**Work to be completed**
Copy the following lines word for word, keeping every one of them unchanged.
--- start ---
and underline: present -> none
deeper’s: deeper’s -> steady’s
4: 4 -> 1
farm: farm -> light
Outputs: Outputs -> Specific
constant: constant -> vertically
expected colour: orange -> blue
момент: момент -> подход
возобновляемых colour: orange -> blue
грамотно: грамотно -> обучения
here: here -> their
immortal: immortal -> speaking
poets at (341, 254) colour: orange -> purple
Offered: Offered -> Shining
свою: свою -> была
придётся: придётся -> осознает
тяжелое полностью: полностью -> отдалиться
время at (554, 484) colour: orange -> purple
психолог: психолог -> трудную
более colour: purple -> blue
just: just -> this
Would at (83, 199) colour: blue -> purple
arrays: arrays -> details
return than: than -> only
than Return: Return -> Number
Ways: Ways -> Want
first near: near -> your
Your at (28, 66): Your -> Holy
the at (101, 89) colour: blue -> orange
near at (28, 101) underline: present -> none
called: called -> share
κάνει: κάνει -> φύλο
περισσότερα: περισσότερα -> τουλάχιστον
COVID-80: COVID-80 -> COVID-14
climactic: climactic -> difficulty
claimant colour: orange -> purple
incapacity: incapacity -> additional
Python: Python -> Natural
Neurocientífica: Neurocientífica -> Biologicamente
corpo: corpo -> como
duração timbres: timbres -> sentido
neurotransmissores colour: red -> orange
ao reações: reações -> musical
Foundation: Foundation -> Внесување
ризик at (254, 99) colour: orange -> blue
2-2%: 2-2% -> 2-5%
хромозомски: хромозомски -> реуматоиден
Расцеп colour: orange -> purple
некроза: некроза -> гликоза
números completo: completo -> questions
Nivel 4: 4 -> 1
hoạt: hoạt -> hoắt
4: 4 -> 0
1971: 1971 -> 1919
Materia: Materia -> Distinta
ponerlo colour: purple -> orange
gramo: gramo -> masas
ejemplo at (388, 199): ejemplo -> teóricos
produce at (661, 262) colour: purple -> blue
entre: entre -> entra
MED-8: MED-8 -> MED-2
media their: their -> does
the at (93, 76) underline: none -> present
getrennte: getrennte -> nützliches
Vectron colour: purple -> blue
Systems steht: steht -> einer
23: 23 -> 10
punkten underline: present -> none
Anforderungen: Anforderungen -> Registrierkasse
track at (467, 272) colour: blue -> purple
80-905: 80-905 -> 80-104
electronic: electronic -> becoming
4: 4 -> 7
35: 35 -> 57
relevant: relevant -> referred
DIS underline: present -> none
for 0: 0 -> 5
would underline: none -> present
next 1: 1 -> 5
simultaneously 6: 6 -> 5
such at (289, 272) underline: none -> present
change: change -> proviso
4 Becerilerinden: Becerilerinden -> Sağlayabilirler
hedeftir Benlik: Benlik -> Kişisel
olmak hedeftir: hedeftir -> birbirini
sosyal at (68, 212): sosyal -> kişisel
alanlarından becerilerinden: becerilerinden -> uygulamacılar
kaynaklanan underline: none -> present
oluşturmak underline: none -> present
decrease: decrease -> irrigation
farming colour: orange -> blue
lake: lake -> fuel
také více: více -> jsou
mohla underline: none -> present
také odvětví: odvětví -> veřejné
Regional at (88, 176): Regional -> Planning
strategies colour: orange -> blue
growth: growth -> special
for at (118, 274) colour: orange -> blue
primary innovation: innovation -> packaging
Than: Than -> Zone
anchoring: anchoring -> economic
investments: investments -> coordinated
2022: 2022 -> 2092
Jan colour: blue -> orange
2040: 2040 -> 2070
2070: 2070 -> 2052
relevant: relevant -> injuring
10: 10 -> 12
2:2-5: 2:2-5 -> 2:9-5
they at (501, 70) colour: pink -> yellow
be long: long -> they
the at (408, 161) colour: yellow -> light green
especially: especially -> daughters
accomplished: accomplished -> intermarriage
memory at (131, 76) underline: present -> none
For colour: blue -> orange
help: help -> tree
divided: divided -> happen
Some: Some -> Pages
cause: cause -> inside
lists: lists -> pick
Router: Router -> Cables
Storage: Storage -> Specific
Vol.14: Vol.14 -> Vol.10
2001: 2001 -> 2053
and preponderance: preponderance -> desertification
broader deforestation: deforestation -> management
--- end ---
**Result for this task**
and underline: present -> none
deeper’s: deeper’s -> steady’s
4: 4 -> 1
farm: farm -> light
Outputs: Outputs -> Specific
constant: constant -> vertically
expected colour: orange -> blue
момент: момент -> подход
возобновляемых colour: orange -> blue
грамотно: грамотно -> обучения
here: here -> their
immortal: immortal -> speaking
poets at (341, 254) colour: orange -> purple
Offered: Offered -> Shining
свою: свою -> была
придётся: придётся -> осознает
тяжелое полностью: полностью -> отдалиться
время at (554, 484) colour: orange -> purple
психолог: психолог -> трудную
более colour: purple -> blue
just: just -> this
Would at (83, 199) colour: blue -> purple
arrays: arrays -> details
return than: than -> only
than Return: Return -> Number
Ways: Ways -> Want
first near: near -> your
Your at (28, 66): Your -> Holy
the at (101, 89) colour: blue -> orange
near at (28, 101) underline: present -> none
called: called -> share
κάνει: κάνει -> φύλο
περισσότερα: περισσότερα -> τουλάχιστον
COVID-80: COVID-80 -> COVID-14
climactic: climactic -> difficulty
claimant colour: orange -> purple
incapacity: incapacity -> additional
Python: Python -> Natural
Neurocientífica: Neurocientífica -> Biologicamente
corpo: corpo -> como
duração timbres: timbres -> sentido
neurotransmissores colour: red -> orange
ao reações: reações -> musical
Foundation: Foundation -> Внесување
ризик at (254, 99) colour: orange -> blue
2-2%: 2-2% -> 2-5%
хромозомски: хромозомски -> реуматоиден
Расцеп colour: orange -> purple
некроза: некроза -> гликоза
números completo: completo -> questions
Nivel 4: 4 -> 1
hoạt: hoạt -> hoắt
4: 4 -> 0
1971: 1971 -> 1919
Materia: Materia -> Distinta
ponerlo colour: purple -> orange
gramo: gramo -> masas
ejemplo at (388, 199): ejemplo -> teóricos
produce at (661, 262) colour: purple -> blue
entre: entre -> entra
MED-8: MED-8 -> MED-2
media their: their -> does
the at (93, 76) underline: none -> present
getrennte: getrennte -> nützliches
Vectron colour: purple -> blue
Systems steht: steht -> einer
23: 23 -> 10
punkten underline: present -> none
Anforderungen: Anforderungen -> Registrierkasse
track at (467, 272) colour: blue -> purple
80-905: 80-905 -> 80-104
electronic: electronic -> becoming
4: 4 -> 7
35: 35 -> 57
relevant: relevant -> referred
DIS underline: present -> none
for 0: 0 -> 5
would underline: none -> present
next 1: 1 -> 5
simultaneously 6: 6 -> 5
such at (289, 272) underline: none -> present
change: change -> proviso
4 Becerilerinden: Becerilerinden -> Sağlayabilirler
hedeftir Benlik: Benlik -> Kişisel
olmak hedeftir: hedeftir -> birbirini
sosyal at (68, 212): sosyal -> kişisel
alanlarından becerilerinden: becerilerinden -> uygulamacılar
kaynaklanan underline: none -> present
oluşturmak underline: none -> present
decrease: decrease -> irrigation
farming colour: orange -> blue
lake: lake -> fuel
také více: více -> jsou
mohla underline: none -> present
také odvětví: odvětví -> veřejné
Regional at (88, 176): Regional -> Planning
strategies colour: orange -> blue
growth: growth -> special
for at (118, 274) colour: orange -> blue
primary innovation: innovation -> packaging
Than: Than -> Zone
anchoring: anchoring -> economic
investments: investments -> coordinated
2022: 2022 -> 2092
Jan colour: blue -> orange
2040: 2040 -> 2070
2070: 2070 -> 2052
relevant: relevant -> injuring
10: 10 -> 12
2:2-5: 2:2-5 -> 2:9-5
they at (501, 70) colour: pink -> yellow
be long: long -> they
the at (408, 161) colour: yellow -> light green
especially: especially -> daughters
accomplished: accomplished -> intermarriage
memory at (131, 76) underline: present -> none
For colour: blue -> orange
help: help -> tree
divided: divided -> happen
Some: Some -> Pages
cause: cause -> inside
lists: lists -> pick
Router: Router -> Cables
Storage: Storage -> Specific
Vol.14: Vol.14 -> Vol.10
2001: 2001 -> 2053
and preponderance: preponderance -> desertification
broader deforestation: deforestation -> management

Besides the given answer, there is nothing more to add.